Filter the entries below, keeping every line that has the word "around".

Extracted page text data:
::::::::::

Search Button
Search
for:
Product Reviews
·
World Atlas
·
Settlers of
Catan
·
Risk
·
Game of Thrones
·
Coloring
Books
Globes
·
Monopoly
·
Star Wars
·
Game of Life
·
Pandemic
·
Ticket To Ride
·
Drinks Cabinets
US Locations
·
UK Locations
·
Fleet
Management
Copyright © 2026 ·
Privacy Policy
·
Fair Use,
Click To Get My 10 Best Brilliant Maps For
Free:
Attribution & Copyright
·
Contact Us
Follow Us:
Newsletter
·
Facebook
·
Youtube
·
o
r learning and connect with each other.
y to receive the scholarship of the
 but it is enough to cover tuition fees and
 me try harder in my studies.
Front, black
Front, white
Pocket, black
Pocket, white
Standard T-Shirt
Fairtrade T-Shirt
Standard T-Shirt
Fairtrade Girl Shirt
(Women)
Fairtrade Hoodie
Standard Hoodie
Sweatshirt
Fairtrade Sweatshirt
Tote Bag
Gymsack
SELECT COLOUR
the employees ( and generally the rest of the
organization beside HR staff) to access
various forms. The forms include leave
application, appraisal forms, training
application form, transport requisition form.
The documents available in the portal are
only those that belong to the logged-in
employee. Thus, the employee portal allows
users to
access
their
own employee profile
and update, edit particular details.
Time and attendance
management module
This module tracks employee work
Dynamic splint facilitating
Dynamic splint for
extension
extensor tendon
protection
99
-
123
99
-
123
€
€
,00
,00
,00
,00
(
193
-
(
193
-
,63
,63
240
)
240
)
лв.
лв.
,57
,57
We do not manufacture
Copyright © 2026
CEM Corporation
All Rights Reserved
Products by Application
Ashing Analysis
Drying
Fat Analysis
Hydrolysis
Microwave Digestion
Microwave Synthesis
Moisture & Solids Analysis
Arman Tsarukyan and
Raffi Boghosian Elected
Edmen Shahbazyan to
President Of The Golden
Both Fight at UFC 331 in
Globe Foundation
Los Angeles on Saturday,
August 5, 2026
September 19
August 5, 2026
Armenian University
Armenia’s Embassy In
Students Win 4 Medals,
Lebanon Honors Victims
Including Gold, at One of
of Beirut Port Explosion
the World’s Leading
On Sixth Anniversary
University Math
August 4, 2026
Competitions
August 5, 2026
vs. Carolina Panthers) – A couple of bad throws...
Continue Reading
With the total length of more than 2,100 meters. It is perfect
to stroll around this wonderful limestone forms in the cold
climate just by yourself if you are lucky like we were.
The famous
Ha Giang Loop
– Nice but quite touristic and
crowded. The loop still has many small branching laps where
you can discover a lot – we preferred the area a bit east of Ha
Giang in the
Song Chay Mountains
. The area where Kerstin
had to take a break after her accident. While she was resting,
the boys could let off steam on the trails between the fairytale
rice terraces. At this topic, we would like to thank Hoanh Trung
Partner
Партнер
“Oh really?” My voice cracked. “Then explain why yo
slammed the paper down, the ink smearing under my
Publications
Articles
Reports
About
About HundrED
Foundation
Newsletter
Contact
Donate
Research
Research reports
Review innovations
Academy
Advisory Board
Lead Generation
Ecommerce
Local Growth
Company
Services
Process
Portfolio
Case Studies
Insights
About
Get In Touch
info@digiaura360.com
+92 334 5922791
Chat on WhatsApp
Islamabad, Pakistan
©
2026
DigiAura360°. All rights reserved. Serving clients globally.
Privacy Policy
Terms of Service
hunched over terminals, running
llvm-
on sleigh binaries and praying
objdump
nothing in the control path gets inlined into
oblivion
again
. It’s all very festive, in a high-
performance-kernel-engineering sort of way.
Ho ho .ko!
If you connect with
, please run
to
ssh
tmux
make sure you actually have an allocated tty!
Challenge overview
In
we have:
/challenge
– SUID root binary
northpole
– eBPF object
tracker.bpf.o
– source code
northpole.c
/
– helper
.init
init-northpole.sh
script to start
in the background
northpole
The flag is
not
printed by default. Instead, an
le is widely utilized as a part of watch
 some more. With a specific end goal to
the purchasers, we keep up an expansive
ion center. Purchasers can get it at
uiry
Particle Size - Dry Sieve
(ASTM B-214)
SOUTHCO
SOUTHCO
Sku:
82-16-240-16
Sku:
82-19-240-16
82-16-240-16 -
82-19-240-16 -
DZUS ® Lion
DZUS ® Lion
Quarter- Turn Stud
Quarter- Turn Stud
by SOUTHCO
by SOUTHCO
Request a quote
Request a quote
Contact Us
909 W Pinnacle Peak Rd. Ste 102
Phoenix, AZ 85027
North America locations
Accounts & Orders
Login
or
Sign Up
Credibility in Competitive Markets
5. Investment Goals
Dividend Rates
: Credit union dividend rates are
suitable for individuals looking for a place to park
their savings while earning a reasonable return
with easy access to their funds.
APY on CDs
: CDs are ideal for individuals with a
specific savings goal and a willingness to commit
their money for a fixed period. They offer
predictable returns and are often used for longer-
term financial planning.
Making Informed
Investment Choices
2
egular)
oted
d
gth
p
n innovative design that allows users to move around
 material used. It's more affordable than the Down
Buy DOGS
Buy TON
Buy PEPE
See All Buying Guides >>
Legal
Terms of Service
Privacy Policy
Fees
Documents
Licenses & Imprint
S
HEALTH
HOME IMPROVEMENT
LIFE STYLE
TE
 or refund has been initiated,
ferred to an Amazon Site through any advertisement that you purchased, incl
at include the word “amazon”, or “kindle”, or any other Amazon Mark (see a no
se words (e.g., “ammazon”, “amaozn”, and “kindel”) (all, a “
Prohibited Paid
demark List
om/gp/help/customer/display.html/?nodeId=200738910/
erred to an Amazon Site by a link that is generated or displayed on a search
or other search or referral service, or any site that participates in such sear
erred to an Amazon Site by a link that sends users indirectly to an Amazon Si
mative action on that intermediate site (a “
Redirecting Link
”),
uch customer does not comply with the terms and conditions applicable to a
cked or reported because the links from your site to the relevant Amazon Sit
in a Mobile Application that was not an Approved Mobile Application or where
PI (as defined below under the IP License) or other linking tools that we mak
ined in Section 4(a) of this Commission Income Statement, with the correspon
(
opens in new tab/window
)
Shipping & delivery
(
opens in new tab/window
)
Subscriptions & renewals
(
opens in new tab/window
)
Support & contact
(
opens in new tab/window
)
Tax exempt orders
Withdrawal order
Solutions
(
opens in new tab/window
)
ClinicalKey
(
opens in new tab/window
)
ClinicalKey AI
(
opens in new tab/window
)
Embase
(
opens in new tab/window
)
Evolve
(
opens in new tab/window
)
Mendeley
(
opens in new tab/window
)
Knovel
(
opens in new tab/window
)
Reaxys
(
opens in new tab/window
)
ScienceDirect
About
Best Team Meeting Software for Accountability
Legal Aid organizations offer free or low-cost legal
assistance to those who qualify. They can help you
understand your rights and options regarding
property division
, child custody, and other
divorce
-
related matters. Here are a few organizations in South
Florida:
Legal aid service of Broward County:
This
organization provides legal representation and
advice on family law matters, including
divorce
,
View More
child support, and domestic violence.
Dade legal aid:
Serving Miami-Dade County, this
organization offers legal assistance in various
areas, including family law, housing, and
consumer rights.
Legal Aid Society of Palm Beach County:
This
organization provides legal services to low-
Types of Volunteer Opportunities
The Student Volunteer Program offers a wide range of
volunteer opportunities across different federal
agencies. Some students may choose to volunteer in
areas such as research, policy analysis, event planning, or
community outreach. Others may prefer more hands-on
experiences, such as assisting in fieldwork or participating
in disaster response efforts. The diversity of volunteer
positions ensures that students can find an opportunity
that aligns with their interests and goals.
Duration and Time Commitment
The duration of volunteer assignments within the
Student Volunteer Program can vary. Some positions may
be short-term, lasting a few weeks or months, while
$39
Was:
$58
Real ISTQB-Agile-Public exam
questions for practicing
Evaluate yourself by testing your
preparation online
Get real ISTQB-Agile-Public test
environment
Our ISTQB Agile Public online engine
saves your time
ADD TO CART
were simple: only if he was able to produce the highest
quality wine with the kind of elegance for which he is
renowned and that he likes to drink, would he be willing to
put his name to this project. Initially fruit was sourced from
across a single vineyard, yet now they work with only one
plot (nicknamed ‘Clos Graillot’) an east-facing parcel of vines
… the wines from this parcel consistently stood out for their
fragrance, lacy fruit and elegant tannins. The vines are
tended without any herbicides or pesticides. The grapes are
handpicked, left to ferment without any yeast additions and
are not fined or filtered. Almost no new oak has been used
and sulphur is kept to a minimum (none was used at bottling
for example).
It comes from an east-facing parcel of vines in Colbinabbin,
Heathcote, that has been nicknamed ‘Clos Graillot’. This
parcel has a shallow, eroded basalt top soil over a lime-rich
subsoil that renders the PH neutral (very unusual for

::::::::::

* **Reply to the exercise**
to stroll around this wonderful limestone forms in the cold
n innovative design that allows users to move around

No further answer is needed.